I attempted to fix this by creating a larger artboard in Figma, but the same positioning problems persist. Should I be setting up my Figma canvas to match my screen resolution exactly?
i’ve dealt with this figma export mess too… switch to relative positioning instead of absolute - that usually fixes it. also double-check your svg’s viewBox is set correctly, that’s what breaks it most of the time. you might want to export as components instead of raw svg files.
Yeah, this happens all the time when moving from Figma to code. Figma uses its own coordinate system, but browsers work differently. When you export SVGs, they keep their absolute positioning from the Figma canvas - but your HTML starts fresh from the top-left corner. Don’t copy the exact CSS values from Figma. Instead, rebuild your layout using CSS Grid or Flexbox rather than absolute positioning everything. Export your SVGs as standalone graphics without the positioning data, then position them with CSS in your HTML. You’ll get way more predictable results and better responsive behavior this way.

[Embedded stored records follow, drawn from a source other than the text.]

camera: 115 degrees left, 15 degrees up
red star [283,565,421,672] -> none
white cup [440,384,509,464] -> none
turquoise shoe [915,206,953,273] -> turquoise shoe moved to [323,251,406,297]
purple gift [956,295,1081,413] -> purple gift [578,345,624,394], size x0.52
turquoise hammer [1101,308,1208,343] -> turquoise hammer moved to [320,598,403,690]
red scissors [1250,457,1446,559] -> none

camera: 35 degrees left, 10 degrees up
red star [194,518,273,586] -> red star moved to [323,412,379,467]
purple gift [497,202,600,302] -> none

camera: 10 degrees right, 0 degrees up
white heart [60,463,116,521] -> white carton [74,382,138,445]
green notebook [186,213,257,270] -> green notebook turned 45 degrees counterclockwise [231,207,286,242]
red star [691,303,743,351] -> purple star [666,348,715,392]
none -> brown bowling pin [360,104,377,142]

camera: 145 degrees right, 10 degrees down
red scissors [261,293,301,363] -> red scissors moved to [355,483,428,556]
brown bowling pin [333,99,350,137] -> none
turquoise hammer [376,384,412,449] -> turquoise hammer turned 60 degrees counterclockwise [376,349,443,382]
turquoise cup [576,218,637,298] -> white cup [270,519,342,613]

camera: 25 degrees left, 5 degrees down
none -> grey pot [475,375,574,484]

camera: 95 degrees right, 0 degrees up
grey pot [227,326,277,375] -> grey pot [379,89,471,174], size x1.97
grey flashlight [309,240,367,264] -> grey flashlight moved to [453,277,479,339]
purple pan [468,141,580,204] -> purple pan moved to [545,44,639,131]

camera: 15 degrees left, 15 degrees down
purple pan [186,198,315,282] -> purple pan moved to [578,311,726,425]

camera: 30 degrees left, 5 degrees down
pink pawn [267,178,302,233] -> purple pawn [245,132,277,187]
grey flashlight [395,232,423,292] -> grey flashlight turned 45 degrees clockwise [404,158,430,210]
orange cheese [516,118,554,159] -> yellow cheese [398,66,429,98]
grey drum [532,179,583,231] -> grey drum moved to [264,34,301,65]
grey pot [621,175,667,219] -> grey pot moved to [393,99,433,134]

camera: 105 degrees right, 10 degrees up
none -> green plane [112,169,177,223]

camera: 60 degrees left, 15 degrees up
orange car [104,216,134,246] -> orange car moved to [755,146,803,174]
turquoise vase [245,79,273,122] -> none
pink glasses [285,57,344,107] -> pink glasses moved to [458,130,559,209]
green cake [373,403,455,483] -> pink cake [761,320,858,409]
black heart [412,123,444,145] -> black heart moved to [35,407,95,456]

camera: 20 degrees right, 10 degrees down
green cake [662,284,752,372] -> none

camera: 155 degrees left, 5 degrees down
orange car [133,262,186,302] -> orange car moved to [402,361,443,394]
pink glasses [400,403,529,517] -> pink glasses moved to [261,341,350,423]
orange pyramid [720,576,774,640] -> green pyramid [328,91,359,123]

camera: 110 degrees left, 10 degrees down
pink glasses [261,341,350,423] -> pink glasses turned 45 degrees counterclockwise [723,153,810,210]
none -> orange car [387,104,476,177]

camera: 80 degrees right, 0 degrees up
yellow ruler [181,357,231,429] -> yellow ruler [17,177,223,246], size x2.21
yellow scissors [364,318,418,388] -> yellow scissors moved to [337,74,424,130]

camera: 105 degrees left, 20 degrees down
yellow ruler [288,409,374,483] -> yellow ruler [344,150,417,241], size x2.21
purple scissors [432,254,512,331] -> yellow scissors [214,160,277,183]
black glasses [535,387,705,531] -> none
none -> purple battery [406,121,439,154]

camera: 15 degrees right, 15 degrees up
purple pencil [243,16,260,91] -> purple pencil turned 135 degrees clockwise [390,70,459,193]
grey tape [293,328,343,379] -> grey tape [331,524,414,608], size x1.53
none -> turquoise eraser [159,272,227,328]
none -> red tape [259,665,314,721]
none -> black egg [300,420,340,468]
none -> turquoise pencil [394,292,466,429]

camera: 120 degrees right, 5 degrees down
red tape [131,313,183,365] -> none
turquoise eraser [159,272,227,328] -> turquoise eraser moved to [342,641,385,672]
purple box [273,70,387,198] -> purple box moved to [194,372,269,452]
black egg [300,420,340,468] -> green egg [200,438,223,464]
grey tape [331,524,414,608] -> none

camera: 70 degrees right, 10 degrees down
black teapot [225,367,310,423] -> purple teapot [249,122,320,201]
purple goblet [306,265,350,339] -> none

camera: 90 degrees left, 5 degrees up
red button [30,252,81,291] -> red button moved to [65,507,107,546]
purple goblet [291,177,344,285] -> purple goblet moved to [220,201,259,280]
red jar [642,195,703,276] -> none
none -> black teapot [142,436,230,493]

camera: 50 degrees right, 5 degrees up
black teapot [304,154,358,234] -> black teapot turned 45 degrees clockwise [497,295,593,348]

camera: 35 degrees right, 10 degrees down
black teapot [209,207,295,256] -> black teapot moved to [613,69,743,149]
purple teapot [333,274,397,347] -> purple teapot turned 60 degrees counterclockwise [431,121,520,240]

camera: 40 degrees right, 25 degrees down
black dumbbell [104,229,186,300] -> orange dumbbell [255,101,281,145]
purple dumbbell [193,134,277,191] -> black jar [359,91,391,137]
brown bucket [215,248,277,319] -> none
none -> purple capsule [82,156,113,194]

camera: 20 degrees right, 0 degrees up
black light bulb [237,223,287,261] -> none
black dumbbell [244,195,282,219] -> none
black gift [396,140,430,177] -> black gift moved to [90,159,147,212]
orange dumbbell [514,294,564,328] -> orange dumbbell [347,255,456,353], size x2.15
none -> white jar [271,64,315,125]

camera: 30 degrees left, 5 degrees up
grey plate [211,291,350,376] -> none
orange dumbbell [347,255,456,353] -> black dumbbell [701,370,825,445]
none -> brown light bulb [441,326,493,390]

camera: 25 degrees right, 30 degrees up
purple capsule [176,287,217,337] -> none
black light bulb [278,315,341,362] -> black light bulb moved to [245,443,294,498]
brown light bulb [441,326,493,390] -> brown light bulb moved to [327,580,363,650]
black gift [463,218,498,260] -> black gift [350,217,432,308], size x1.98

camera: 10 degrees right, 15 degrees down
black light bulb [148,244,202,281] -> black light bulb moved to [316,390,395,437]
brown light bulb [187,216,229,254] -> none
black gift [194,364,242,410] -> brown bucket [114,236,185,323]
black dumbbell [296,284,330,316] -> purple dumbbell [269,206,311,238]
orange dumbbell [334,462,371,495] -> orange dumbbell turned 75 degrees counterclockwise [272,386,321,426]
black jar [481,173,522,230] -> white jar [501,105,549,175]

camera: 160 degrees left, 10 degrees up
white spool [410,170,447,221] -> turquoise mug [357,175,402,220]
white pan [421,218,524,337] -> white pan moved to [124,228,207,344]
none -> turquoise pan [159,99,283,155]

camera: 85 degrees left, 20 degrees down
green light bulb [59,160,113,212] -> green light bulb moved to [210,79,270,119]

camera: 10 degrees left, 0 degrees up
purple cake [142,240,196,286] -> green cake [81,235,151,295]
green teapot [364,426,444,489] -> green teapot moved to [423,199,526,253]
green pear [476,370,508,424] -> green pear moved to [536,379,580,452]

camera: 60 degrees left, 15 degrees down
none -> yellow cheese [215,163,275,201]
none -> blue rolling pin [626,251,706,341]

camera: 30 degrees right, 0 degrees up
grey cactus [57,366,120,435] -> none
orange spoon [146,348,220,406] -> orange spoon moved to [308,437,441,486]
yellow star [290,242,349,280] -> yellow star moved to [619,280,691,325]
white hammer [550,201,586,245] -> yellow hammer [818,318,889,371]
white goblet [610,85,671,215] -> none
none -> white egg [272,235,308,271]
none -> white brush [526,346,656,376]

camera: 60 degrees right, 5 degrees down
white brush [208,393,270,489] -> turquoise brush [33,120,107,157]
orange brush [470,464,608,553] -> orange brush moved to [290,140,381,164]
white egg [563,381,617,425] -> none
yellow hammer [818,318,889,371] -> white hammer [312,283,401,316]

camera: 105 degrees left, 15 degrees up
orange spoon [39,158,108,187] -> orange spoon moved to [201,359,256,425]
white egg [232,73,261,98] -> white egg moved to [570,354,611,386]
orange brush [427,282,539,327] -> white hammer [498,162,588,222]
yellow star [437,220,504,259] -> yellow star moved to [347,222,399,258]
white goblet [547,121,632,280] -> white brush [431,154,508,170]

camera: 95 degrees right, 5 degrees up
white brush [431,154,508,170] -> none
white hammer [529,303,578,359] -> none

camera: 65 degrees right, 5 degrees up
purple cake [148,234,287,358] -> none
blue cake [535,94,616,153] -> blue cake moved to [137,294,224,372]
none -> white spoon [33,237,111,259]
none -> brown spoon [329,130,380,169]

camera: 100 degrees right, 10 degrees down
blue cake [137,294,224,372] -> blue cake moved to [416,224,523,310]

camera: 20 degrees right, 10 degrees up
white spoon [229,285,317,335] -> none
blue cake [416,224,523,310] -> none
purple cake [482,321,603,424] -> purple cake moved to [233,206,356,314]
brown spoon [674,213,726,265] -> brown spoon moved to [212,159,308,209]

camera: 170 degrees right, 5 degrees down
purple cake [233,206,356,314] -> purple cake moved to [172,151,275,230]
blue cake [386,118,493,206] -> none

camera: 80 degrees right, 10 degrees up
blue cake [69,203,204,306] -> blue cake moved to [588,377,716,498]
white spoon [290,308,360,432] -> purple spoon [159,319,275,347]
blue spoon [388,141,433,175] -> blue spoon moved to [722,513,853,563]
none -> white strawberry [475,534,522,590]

Figma treats everything as fixed elements on an infinite canvas, but browsers need proper document flow. Those negative positioning values like left: -120px and top: -55px? Red flags. They’re straight from Figma’s coordinate system and won’t work reliably in HTML. When you export SVGs from Figma, strip out all positioning properties and start fresh. Use your browser’s dev tools to position elements visually instead of copying Figma’s CSS values. I learned this the hard way after debugging similar issues for hours. Treat Figma as a design reference, not a CSS generator.